## DOCUMENT EXTRACT
▬▬▬

A Legacy of Lost Liberty

by Fr. Roger J. Landry - July 8, 2005

Right at the beginning of the extended weekend on which Americans were celebrating the 229th anniversary of the Declaration of Independence, Supreme Court Justice Sandra Day O'Connor announced her retirement. There followed, in rapid succession, various encomia for the first woman on our nation's highest tribunal. In testimony of the symbolic importance of her 24 years on the Court, she, in contrast to her fellow justices, has already had a federal courthouse named in her honor. Since she was appointed by President Reagan in 1981 to assume the spot vacated by Potter Stevens, she has often provided the swing vote on some of the most contentious issues before the Court.

Most legal scholars and media pundits of all persuasions have been stating that the swing for which she will be most remembered is the blow she delivered on abortion and on the understanding and underpinning of freedom she penned in the 1992 Planned Parenthood of Southeast Pennsylvania versus Casey decision.

▬▬▬

(Extracted records)
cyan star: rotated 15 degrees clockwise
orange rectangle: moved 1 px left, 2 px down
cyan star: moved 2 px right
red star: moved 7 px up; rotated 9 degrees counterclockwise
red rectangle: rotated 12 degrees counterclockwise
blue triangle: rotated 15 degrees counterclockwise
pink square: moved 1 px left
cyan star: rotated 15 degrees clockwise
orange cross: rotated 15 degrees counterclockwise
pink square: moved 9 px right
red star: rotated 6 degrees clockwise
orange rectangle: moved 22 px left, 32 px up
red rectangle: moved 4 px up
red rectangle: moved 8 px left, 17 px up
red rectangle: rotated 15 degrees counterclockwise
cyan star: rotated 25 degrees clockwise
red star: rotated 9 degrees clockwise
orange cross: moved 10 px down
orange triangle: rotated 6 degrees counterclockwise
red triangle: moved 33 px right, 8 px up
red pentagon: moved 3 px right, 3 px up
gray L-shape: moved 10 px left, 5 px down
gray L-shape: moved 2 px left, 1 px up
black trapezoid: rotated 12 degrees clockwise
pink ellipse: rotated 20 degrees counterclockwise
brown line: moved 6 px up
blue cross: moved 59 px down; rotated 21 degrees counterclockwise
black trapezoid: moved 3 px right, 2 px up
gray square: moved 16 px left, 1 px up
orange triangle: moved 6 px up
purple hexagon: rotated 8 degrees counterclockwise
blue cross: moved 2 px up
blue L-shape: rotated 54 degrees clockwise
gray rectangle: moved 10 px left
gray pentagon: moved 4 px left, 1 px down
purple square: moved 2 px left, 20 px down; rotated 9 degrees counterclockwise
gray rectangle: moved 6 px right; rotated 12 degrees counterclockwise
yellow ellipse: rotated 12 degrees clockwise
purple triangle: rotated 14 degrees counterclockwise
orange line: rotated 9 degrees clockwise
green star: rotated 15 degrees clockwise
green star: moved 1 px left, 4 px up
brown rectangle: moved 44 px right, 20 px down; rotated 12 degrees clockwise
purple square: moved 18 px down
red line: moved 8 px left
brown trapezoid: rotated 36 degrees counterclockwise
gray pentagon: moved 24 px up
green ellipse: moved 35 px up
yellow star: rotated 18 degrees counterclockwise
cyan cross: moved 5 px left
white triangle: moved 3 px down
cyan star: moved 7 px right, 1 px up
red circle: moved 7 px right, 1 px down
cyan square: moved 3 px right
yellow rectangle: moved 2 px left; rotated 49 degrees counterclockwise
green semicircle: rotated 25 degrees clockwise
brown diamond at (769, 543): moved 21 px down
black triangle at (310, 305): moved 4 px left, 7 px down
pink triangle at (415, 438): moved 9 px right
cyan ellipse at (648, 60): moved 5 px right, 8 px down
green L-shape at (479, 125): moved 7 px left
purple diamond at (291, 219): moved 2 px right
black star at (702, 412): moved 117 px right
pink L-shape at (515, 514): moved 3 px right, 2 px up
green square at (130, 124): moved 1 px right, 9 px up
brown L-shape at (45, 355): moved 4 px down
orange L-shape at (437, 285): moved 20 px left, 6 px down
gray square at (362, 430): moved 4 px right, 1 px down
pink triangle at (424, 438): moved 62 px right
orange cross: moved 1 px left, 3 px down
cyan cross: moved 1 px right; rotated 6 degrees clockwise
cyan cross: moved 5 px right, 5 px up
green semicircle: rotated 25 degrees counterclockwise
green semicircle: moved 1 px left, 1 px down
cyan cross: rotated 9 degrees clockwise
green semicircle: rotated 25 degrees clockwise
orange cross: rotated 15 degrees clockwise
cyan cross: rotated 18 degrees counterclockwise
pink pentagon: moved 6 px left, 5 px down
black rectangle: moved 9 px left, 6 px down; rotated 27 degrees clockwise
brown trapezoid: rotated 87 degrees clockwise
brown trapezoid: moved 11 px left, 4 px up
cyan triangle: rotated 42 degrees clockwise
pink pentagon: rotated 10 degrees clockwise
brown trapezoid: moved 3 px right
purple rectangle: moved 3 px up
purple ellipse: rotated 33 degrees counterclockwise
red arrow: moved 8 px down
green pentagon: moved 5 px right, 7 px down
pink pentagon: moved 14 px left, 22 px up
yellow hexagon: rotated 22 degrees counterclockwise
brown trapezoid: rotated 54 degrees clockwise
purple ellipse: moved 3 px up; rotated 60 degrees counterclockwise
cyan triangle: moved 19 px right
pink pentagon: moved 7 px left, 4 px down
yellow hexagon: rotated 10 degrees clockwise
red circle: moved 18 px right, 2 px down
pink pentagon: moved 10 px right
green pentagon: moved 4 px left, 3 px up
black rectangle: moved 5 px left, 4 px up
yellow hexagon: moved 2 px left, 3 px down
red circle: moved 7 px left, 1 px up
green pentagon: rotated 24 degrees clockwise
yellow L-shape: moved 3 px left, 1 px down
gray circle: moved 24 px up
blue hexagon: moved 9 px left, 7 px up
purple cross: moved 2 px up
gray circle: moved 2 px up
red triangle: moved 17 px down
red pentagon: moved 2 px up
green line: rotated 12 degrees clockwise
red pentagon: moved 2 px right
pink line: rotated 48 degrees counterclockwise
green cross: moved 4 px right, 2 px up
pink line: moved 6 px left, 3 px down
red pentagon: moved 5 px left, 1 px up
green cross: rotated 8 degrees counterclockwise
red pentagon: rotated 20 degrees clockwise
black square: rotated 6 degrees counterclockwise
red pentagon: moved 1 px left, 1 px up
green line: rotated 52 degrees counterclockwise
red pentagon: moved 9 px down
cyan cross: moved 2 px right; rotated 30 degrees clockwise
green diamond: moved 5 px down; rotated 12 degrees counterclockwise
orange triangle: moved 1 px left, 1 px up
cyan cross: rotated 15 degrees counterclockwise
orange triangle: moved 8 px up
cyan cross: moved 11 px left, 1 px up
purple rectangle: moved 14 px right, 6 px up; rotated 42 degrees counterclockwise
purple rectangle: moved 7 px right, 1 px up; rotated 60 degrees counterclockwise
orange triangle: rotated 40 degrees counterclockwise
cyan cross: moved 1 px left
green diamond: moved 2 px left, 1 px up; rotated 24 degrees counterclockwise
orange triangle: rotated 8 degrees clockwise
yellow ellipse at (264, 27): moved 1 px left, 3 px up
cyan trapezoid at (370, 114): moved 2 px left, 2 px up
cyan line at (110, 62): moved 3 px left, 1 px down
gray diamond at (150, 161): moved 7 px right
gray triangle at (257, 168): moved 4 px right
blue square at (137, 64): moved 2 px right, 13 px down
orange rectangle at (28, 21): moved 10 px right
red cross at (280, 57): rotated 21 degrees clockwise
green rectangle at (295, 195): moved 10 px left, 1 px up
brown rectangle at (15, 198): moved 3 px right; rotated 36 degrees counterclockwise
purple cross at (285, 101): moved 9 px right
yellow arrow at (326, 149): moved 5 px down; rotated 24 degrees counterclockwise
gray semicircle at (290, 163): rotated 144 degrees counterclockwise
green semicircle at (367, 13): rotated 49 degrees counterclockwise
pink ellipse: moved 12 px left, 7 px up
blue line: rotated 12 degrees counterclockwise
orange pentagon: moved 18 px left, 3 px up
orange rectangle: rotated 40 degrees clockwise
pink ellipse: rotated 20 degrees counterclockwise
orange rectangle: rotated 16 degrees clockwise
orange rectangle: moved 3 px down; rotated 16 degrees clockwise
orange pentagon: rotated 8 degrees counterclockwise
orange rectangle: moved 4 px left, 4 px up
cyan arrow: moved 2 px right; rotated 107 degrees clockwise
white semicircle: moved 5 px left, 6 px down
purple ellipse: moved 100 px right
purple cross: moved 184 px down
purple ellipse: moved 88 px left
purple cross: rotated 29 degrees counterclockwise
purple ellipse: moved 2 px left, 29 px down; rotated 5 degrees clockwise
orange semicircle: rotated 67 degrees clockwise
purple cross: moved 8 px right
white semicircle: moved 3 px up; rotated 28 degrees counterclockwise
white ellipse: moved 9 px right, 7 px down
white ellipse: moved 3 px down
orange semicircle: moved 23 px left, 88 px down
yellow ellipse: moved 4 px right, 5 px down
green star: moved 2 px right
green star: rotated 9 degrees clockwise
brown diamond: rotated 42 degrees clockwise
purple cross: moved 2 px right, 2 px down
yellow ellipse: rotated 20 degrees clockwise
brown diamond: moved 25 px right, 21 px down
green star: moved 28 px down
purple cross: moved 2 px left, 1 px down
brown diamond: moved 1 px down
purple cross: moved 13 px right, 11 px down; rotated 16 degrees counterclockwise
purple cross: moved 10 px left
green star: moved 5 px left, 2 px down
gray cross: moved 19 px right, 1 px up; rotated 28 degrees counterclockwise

▬▬▬

## TASK GOAL
List every four-digit year that appears in the commentary on Justice O'Connor's retirement. The records are separate material from the text.

## YOUR RESPONSE
- 2005
- 1981
- 1992